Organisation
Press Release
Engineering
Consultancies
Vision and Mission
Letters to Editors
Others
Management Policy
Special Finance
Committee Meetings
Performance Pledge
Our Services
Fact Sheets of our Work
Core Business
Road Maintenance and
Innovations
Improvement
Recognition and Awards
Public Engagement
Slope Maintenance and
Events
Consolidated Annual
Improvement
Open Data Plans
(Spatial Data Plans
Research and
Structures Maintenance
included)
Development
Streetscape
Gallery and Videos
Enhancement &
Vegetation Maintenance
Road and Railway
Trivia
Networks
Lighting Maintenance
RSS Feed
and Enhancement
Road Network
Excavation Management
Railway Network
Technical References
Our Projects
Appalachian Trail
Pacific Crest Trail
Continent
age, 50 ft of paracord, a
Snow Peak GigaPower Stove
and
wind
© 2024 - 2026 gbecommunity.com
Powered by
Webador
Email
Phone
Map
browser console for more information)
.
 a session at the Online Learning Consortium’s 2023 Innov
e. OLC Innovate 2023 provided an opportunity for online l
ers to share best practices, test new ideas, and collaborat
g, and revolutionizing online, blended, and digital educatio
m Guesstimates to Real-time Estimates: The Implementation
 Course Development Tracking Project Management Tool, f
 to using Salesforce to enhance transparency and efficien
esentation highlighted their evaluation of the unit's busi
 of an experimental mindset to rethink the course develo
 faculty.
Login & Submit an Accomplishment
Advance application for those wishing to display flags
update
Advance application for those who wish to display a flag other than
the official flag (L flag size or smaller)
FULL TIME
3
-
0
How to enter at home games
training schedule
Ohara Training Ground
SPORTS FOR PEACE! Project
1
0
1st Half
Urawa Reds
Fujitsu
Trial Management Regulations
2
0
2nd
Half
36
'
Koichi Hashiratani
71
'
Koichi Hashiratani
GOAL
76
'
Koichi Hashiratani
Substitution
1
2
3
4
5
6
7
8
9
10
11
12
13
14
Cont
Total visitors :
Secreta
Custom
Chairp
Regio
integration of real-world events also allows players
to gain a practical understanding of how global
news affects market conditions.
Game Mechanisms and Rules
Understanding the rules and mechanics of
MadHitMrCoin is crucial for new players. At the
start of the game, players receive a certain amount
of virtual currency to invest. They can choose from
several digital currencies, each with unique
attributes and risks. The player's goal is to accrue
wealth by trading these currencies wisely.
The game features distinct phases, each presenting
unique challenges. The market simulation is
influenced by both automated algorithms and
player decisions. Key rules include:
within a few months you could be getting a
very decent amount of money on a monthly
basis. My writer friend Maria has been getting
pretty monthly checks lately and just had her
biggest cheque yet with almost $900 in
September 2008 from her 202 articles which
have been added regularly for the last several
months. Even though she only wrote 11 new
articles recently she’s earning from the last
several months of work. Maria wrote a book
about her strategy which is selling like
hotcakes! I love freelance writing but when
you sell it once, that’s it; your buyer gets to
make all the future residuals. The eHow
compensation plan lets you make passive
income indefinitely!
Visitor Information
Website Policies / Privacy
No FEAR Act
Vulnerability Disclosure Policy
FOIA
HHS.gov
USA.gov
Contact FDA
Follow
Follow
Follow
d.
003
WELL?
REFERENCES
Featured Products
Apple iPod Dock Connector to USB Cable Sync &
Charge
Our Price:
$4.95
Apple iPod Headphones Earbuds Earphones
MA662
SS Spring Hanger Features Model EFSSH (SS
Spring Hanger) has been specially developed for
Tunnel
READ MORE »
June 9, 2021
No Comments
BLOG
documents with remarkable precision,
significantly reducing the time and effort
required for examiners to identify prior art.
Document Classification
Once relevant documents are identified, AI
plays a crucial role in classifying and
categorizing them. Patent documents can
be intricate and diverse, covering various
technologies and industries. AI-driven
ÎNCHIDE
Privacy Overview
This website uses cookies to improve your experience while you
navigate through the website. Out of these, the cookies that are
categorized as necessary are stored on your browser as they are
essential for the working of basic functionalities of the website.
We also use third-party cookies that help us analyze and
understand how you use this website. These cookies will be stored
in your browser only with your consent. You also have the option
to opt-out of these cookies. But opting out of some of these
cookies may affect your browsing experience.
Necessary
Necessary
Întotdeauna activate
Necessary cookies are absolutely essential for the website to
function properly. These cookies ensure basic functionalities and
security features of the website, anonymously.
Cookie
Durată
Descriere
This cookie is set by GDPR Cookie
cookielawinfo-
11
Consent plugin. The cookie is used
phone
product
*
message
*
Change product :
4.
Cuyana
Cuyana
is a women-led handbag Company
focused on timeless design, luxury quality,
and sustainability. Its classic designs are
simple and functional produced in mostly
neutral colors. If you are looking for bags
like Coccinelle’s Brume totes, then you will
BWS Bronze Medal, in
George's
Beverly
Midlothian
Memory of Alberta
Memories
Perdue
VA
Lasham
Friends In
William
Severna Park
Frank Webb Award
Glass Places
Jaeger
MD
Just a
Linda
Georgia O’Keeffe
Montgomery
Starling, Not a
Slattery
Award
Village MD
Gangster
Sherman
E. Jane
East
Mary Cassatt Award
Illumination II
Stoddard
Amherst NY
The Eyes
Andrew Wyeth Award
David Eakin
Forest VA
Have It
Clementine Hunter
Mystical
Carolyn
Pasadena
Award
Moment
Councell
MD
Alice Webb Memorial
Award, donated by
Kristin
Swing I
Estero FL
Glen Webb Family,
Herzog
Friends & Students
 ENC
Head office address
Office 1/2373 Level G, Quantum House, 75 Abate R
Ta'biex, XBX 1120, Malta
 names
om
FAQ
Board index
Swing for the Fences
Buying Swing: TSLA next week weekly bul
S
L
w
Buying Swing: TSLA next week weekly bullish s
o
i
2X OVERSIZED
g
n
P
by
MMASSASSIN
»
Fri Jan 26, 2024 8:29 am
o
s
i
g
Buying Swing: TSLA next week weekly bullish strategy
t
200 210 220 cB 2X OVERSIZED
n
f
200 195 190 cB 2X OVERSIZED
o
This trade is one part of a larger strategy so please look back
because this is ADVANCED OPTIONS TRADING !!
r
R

──────────────────────────────

- YOUR TASK:
Reproduce every line above word for word, from the first to the last.

- SOLUTION FOR THIS TASK:
Organisation
Press Release
Engineering
Consultancies
Vision and Mission
Letters to Editors
Others
Management Policy
Special Finance
Committee Meetings
Performance Pledge
Our Services
Fact Sheets of our Work
Core Business
Road Maintenance and
Innovations
Improvement
Recognition and Awards
Public Engagement
Slope Maintenance and
Events
Consolidated Annual
Improvement
Open Data Plans
(Spatial Data Plans
Research and
Structures Maintenance
included)
Development
Streetscape
Gallery and Videos
Enhancement &
Vegetation Maintenance
Road and Railway
Trivia
Networks
Lighting Maintenance
RSS Feed
and Enhancement
Road Network
Excavation Management
Railway Network
Technical References
Our Projects
Appalachian Trail
Pacific Crest Trail
Continent
age, 50 ft of paracord, a
Snow Peak GigaPower Stove
and
wind
© 2024 - 2026 gbecommunity.com
Powered by
Webador
Email
Phone
Map
browser console for more information)
.
 a session at the Online Learning Consortium’s 2023 Innov
e. OLC Innovate 2023 provided an opportunity for online l
ers to share best practices, test new ideas, and collaborat
g, and revolutionizing online, blended, and digital educatio
m Guesstimates to Real-time Estimates: The Implementation
 Course Development Tracking Project Management Tool, f
 to using Salesforce to enhance transparency and efficien
esentation highlighted their evaluation of the unit's busi
 of an experimental mindset to rethink the course develo
 faculty.
Login & Submit an Accomplishment
Advance application for those wishing to display flags
update
Advance application for those who wish to display a flag other than
the official flag (L flag size or smaller)
FULL TIME
3
-
0
How to enter at home games
training schedule
Ohara Training Ground
SPORTS FOR PEACE! Project
1
0
1st Half
Urawa Reds
Fujitsu
Trial Management Regulations
2
0
2nd
Half
36
'
Koichi Hashiratani
71
'
Koichi Hashiratani
GOAL
76
'
Koichi Hashiratani
Substitution
1
2
3
4
5
6
7
8
9
10
11
12
13
14
Cont
Total visitors :
Secreta
Custom
Chairp
Regio
integration of real-world events also allows players
to gain a practical understanding of how global
news affects market conditions.
Game Mechanisms and Rules
Understanding the rules and mechanics of
MadHitMrCoin is crucial for new players. At the
start of the game, players receive a certain amount
of virtual currency to invest. They can choose from
several digital currencies, each with unique
attributes and risks. The player's goal is to accrue
wealth by trading these currencies wisely.
The game features distinct phases, each presenting
unique challenges. The market simulation is
influenced by both automated algorithms and
player decisions. Key rules include:
within a few months you could be getting a
very decent amount of money on a monthly
basis. My writer friend Maria has been getting
pretty monthly checks lately and just had her
biggest cheque yet with almost $900 in
September 2008 from her 202 articles which
have been added regularly for the last several
months. Even though she only wrote 11 new
articles recently she’s earning from the last
several months of work. Maria wrote a book
about her strategy which is selling like
hotcakes! I love freelance writing but when
you sell it once, that’s it; your buyer gets to
make all the future residuals. The eHow
compensation plan lets you make passive
income indefinitely!
Visitor Information
Website Policies / Privacy
No FEAR Act
Vulnerability Disclosure Policy
FOIA
HHS.gov
USA.gov
Contact FDA
Follow
Follow
Follow
d.
003
WELL?
REFERENCES
Featured Products
Apple iPod Dock Connector to USB Cable Sync &
Charge
Our Price:
$4.95
Apple iPod Headphones Earbuds Earphones
MA662
SS Spring Hanger Features Model EFSSH (SS
Spring Hanger) has been specially developed for
Tunnel
READ MORE »
June 9, 2021
No Comments
BLOG
documents with remarkable precision,
significantly reducing the time and effort
required for examiners to identify prior art.
Document Classification
Once relevant documents are identified, AI
plays a crucial role in classifying and
categorizing them. Patent documents can
be intricate and diverse, covering various
technologies and industries. AI-driven
ÎNCHIDE
Privacy Overview
This website uses cookies to improve your experience while you
navigate through the website. Out of these, the cookies that are
categorized as necessary are stored on your browser as they are
essential for the working of basic functionalities of the website.
We also use third-party cookies that help us analyze and
understand how you use this website. These cookies will be stored
in your browser only with your consent. You also have the option
to opt-out of these cookies. But opting out of some of these
cookies may affect your browsing experience.
Necessary
Necessary
Întotdeauna activate
Necessary cookies are absolutely essential for the website to
function properly. These cookies ensure basic functionalities and
security features of the website, anonymously.
Cookie
Durată
Descriere
This cookie is set by GDPR Cookie
cookielawinfo-
11
Consent plugin. The cookie is used
phone
product
*
message
*
Change product :
4.
Cuyana
Cuyana
is a women-led handbag Company
focused on timeless design, luxury quality,
and sustainability. Its classic designs are
simple and functional produced in mostly
neutral colors. If you are looking for bags
like Coccinelle’s Brume totes, then you will
BWS Bronze Medal, in
George's
Beverly
Midlothian
Memory of Alberta
Memories
Perdue
VA
Lasham
Friends In
William
Severna Park
Frank Webb Award
Glass Places
Jaeger
MD
Just a
Linda
Georgia O’Keeffe
Montgomery
Starling, Not a
Slattery
Award
Village MD
Gangster
Sherman
E. Jane
East
Mary Cassatt Award
Illumination II
Stoddard
Amherst NY
The Eyes
Andrew Wyeth Award
David Eakin
Forest VA
Have It
Clementine Hunter
Mystical
Carolyn
Pasadena
Award
Moment
Councell
MD
Alice Webb Memorial
Award, donated by
Kristin
Swing I
Estero FL
Glen Webb Family,
Herzog
Friends & Students
 ENC
Head office address
Office 1/2373 Level G, Quantum House, 75 Abate R
Ta'biex, XBX 1120, Malta
 names
om
FAQ
Board index
Swing for the Fences
Buying Swing: TSLA next week weekly bul
S
L
w
Buying Swing: TSLA next week weekly bullish s
o
i
2X OVERSIZED
g
n
P
by
MMASSASSIN
»
Fri Jan 26, 2024 8:29 am
o
s
i
g
Buying Swing: TSLA next week weekly bullish strategy
t
200 210 220 cB 2X OVERSIZED
n
f
200 195 190 cB 2X OVERSIZED
o
This trade is one part of a larger strategy so please look back
because this is ADVANCED OPTIONS TRADING !!
r
R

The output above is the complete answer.